***** Verilen metin

1876 yılında Graham Bell tarafından keşfedilen sabit telli telefon, uzun zamandır insanoğluna hizmet etmeye devam ediyor. Ancak insanın ihtiyacı bitmediğinden ve sabit telefon da ihtiyaçlara her zaman cevap vermediğinden yeni arayışlara sebep oldu. Her zaman ve her yerde konuşulabilecek olan ilk cep telefonunu 1973 yılında Martin Cooper keşfetti. Neredeyse bir tuğla büyüklüğünde olan bu mobil telefon bir başlangıç oldu. Avrupa’da 1982 yılında hızlandırılan çalışmalarla Global System Mobile kuruldu. 900 Mhz frekansında hizmet verecek standart geliştirildi. Bu sistemin merkezi hüviyetinde olan Finlandiya’daki Nokia şirketi, 1991 yılında 1011 model cep telefonunu imal edip ilk konuşmayı gerçekleştirdi.
Türkiye’de 1994 Mart ayında, Türkcell mobil telefon sistemini kurdu. Ondan iki ay sonra da Telsim (Vodafon) devreye girdi. 2001 yılında AVEA şirketinin katılımıyla cep telefonu ülke genelinde iyice yaygınlaştı. Bugün itibariyle piyasada altmış milyon sim kart kullanıldığı biliniyor. Öğrencilere kadar yaygınlaşan ve onsuz hayat düşünülemeyen cep telefonu nimeti ortaya çıkmadan kırk sene önce, büyük İslâm âlimi Bediüzzaman Said Nursî Hazretlerinin ondan haber verdiğini görüyoruz. Tıpkı otuz dokuz sene önce Aya çıkılacağından bahsettiği gibi cep telefonundan da bahsetmiş.

**********
***** Ham veri

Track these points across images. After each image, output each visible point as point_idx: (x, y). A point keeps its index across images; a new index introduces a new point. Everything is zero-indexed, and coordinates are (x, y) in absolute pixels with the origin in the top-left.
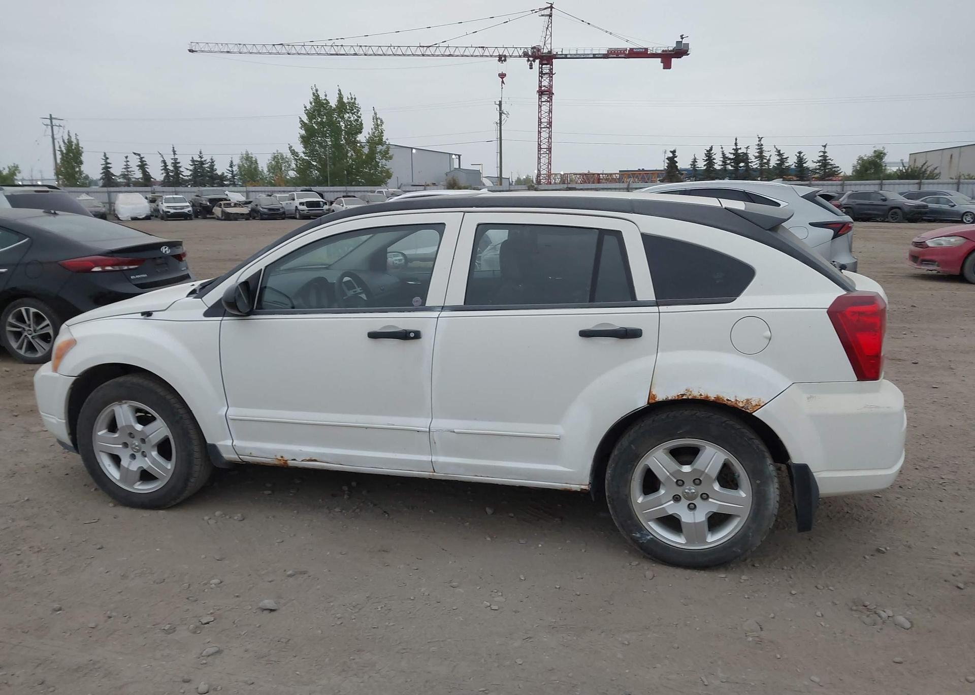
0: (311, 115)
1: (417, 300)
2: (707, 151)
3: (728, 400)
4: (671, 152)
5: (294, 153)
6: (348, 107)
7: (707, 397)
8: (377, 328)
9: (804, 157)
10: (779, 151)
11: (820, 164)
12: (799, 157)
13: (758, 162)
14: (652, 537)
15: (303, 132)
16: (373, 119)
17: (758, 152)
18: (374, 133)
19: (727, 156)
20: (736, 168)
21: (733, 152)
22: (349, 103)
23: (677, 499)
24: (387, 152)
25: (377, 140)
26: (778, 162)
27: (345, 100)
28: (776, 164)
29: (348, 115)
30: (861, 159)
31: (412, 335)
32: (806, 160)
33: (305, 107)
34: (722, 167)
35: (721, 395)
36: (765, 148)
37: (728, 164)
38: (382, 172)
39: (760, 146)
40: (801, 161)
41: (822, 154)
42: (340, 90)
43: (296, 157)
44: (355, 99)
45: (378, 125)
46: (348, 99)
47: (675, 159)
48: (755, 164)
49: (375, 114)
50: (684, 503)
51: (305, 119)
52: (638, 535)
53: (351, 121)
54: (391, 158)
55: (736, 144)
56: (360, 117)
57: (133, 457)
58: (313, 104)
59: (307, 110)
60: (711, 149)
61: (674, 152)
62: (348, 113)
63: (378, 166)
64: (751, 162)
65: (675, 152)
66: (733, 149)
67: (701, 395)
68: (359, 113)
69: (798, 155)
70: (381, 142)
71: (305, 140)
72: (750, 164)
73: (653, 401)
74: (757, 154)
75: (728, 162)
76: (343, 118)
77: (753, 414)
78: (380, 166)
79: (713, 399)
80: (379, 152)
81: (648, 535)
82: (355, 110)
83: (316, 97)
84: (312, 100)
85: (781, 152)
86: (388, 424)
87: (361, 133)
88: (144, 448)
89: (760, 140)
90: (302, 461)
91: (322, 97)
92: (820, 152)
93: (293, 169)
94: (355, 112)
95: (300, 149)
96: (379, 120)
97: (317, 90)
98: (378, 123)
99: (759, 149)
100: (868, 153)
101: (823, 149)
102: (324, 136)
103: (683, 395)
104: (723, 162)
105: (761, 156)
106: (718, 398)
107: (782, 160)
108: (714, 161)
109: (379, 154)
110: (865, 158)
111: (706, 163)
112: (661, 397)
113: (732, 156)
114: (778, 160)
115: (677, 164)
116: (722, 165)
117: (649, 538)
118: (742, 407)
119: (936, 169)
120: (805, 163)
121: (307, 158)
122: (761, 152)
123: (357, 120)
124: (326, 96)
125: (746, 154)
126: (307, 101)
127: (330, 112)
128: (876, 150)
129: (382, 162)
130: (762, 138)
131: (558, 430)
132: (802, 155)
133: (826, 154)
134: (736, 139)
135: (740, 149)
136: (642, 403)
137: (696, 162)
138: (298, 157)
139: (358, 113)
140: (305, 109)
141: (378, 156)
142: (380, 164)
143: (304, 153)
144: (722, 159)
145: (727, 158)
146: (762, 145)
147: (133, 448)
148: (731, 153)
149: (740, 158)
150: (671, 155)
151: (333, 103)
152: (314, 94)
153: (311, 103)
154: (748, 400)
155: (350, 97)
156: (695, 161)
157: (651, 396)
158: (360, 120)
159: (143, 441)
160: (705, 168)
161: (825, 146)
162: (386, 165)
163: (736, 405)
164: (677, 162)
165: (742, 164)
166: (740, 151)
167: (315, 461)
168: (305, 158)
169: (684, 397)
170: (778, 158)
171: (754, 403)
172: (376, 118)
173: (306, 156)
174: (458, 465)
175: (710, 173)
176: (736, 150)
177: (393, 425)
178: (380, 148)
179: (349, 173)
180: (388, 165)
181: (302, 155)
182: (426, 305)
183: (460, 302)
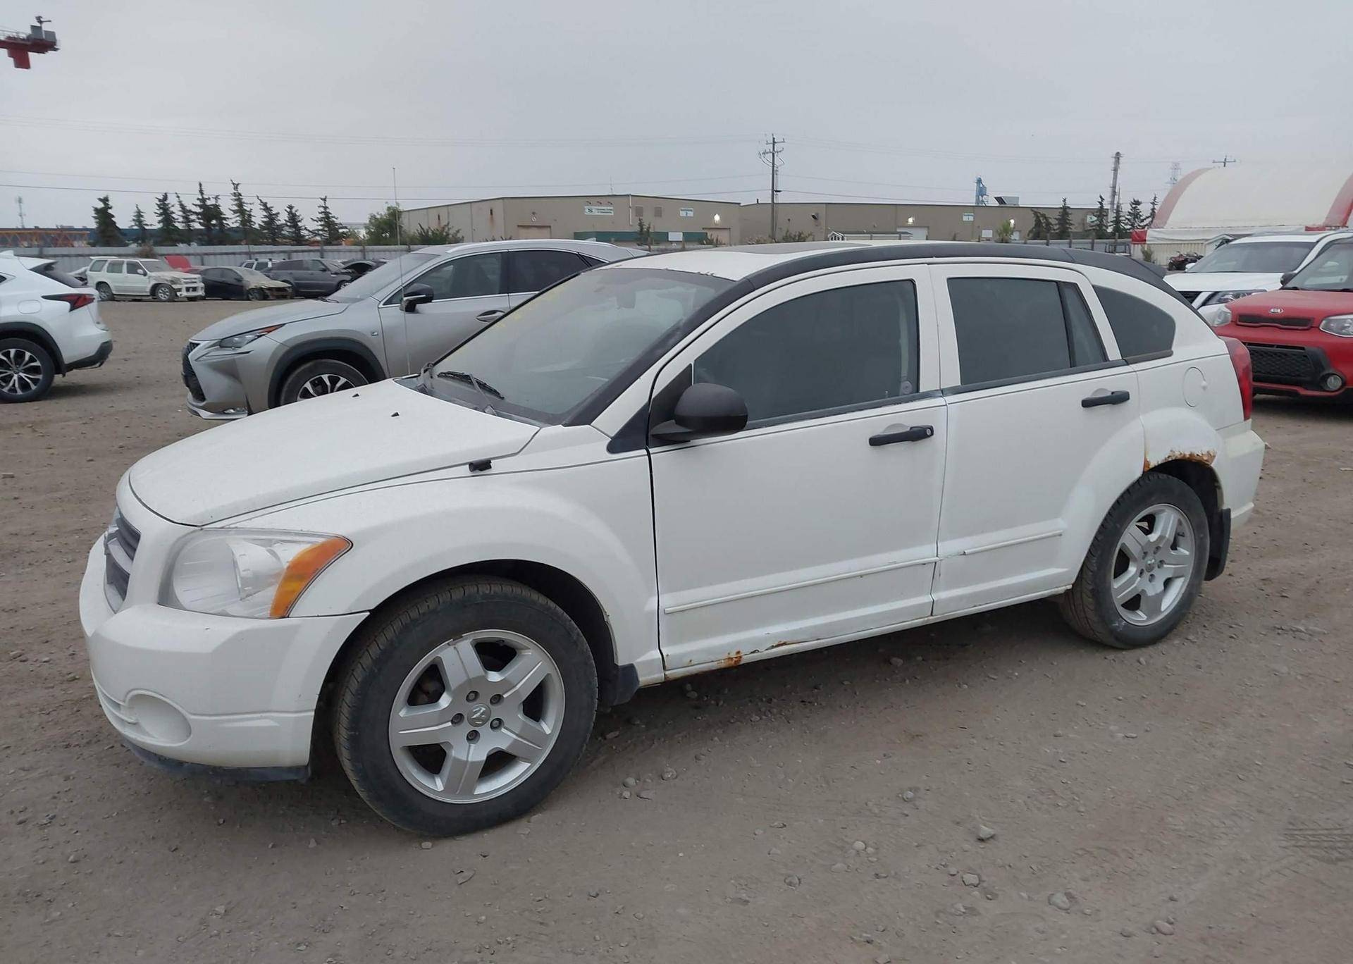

**********

Telefonun tarihine dair metinde geçen bütün yılları, metinde geçtikleri sırayla yazınız.

- [Cevap]:
1876, 1973, 1982, 1991, 1994, 2001